→ Task data:

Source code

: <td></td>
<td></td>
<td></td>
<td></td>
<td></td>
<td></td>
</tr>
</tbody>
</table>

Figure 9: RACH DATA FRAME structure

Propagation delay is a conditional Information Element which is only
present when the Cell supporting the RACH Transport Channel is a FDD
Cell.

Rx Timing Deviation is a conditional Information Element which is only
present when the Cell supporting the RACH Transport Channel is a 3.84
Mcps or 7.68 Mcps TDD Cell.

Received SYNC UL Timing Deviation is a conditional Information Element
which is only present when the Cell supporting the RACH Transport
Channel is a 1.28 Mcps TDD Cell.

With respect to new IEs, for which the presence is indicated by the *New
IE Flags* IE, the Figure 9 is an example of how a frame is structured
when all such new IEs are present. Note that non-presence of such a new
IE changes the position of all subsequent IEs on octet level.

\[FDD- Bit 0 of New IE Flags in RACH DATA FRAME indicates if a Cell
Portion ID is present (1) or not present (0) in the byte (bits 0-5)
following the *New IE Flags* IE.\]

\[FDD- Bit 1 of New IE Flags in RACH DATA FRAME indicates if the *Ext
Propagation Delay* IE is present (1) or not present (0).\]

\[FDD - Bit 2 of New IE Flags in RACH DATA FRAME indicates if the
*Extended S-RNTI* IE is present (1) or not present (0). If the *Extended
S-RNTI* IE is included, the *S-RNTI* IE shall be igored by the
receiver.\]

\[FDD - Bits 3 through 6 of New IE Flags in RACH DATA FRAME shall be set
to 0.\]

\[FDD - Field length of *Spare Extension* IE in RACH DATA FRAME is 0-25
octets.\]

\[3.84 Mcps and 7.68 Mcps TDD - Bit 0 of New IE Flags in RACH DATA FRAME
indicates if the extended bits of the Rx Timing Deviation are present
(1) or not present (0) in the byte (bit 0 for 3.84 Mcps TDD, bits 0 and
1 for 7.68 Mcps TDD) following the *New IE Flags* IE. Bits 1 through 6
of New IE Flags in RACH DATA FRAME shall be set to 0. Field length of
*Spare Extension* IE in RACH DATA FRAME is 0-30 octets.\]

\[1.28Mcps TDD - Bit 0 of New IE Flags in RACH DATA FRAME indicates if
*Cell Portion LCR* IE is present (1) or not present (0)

→ Problem description: For the listing above, print only the lines starting at the line containing "IE Flags* IE, the" and ending at the line containing "Bit 2 of New", exactly, both included.

→ Solution to this exercise:
IE Flags* IE, the Figure 9 is an example of how a frame is structured
when all such new IEs are present. Note that non-presence of such a new
IE changes the position of all subsequent IEs on octet level.

\[FDD- Bit 0 of New IE Flags in RACH DATA FRAME indicates if a Cell
Portion ID is present (1) or not present (0) in the byte (bits 0-5)
following the *New IE Flags* IE.\]

\[FDD- Bit 1 of New IE Flags in RACH DATA FRAME indicates if the *Ext
Propagation Delay* IE is present (1) or not present (0).\]

\[FDD - Bit 2 of New IE Flags in RACH DATA FRAME indicates if the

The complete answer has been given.